[[ INPUT MATERIAL, beginning ]]

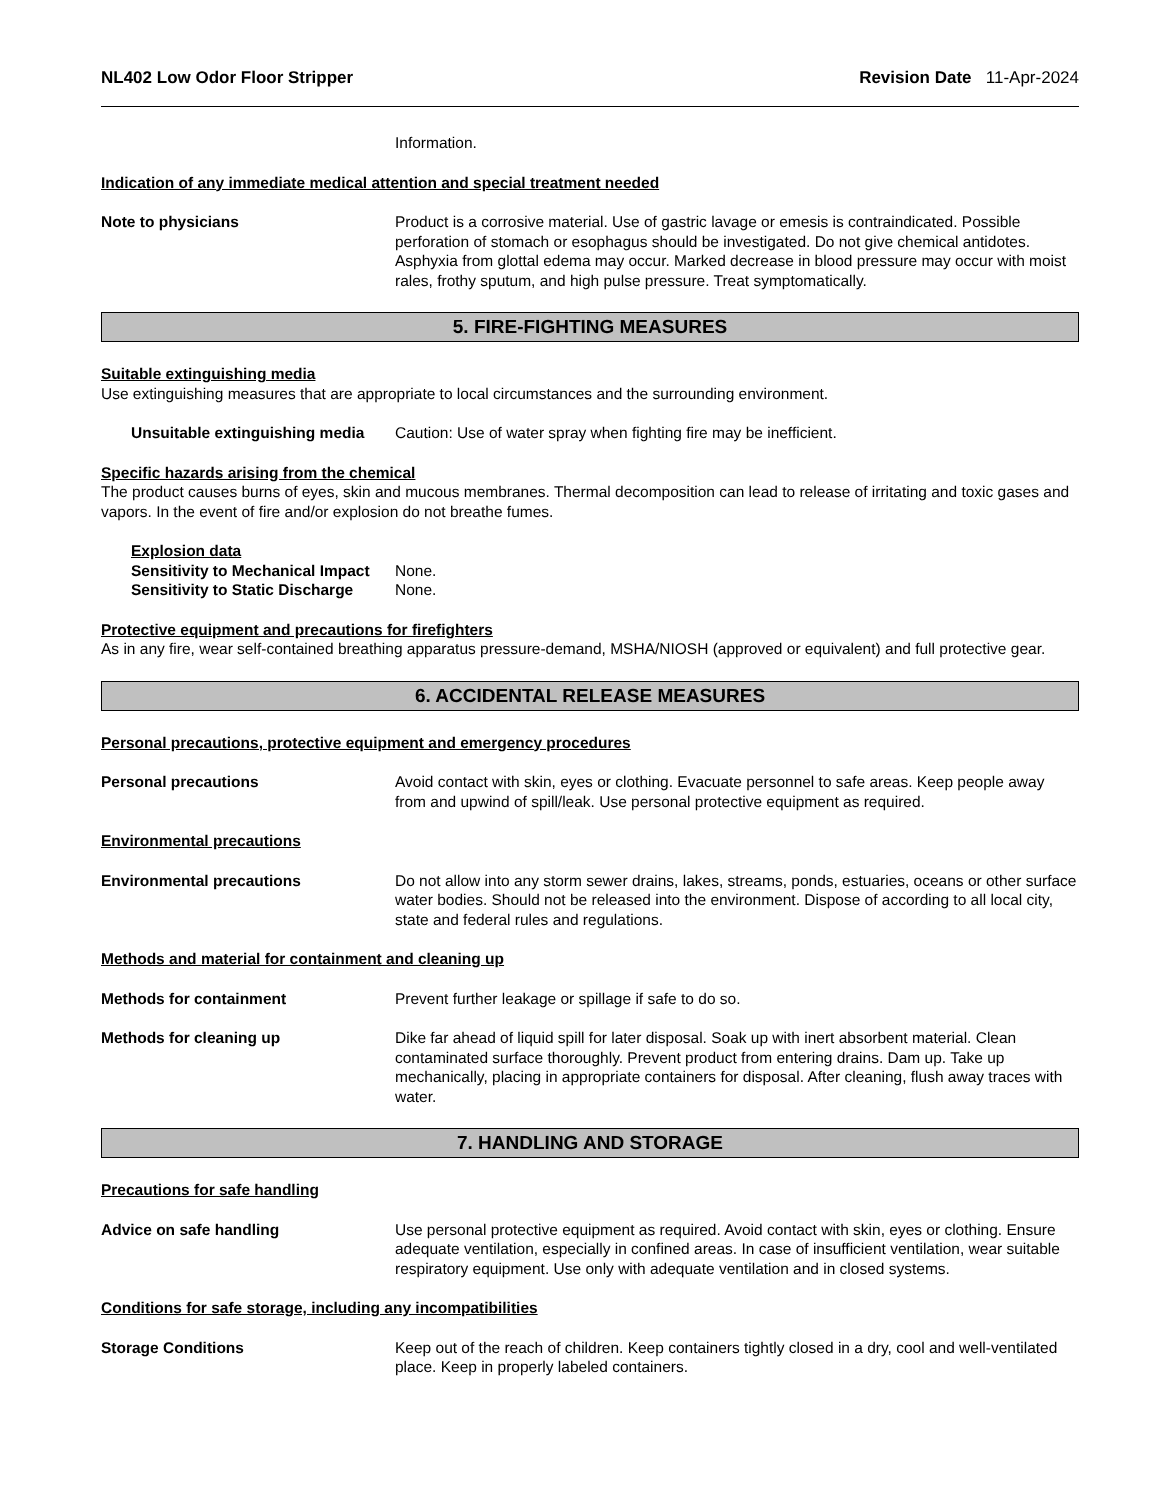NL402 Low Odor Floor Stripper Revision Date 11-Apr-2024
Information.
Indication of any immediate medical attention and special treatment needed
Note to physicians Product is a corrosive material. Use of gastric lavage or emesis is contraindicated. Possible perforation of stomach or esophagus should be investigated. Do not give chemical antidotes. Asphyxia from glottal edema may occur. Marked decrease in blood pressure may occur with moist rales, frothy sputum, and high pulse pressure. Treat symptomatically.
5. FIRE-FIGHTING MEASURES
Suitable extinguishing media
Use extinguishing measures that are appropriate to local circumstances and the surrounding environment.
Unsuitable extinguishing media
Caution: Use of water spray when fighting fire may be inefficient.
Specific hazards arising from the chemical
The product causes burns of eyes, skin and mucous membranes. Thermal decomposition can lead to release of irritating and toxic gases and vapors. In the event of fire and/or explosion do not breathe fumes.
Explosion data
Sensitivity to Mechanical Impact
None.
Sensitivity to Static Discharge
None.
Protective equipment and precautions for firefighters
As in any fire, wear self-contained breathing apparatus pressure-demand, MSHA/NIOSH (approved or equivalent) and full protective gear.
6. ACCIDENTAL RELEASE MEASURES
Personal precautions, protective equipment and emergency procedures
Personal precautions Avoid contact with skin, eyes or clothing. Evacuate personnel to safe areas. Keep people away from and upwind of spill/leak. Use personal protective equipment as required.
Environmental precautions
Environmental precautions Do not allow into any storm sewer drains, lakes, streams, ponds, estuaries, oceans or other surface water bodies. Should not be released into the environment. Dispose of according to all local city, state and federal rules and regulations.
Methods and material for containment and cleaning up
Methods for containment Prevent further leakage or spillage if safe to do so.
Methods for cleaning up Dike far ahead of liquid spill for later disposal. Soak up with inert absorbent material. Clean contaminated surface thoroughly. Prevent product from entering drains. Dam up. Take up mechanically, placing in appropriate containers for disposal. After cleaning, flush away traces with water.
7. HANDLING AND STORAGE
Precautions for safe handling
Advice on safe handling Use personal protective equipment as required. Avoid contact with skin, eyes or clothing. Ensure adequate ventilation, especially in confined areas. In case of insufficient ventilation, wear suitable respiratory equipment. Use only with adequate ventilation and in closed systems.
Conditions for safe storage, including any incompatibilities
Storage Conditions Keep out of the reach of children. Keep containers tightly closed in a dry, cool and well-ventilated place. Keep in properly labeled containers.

[[ INPUT MATERIAL, end ]]

WORK REQUEST. Reproduce exactly the lines above from the line with "7. HANDLING AND STORAGE" to the line with "Precautions for safe handling", including both, and add nothing.

EXPECTED OUTPUT.
7. HANDLING AND STORAGE
Precautions for safe handling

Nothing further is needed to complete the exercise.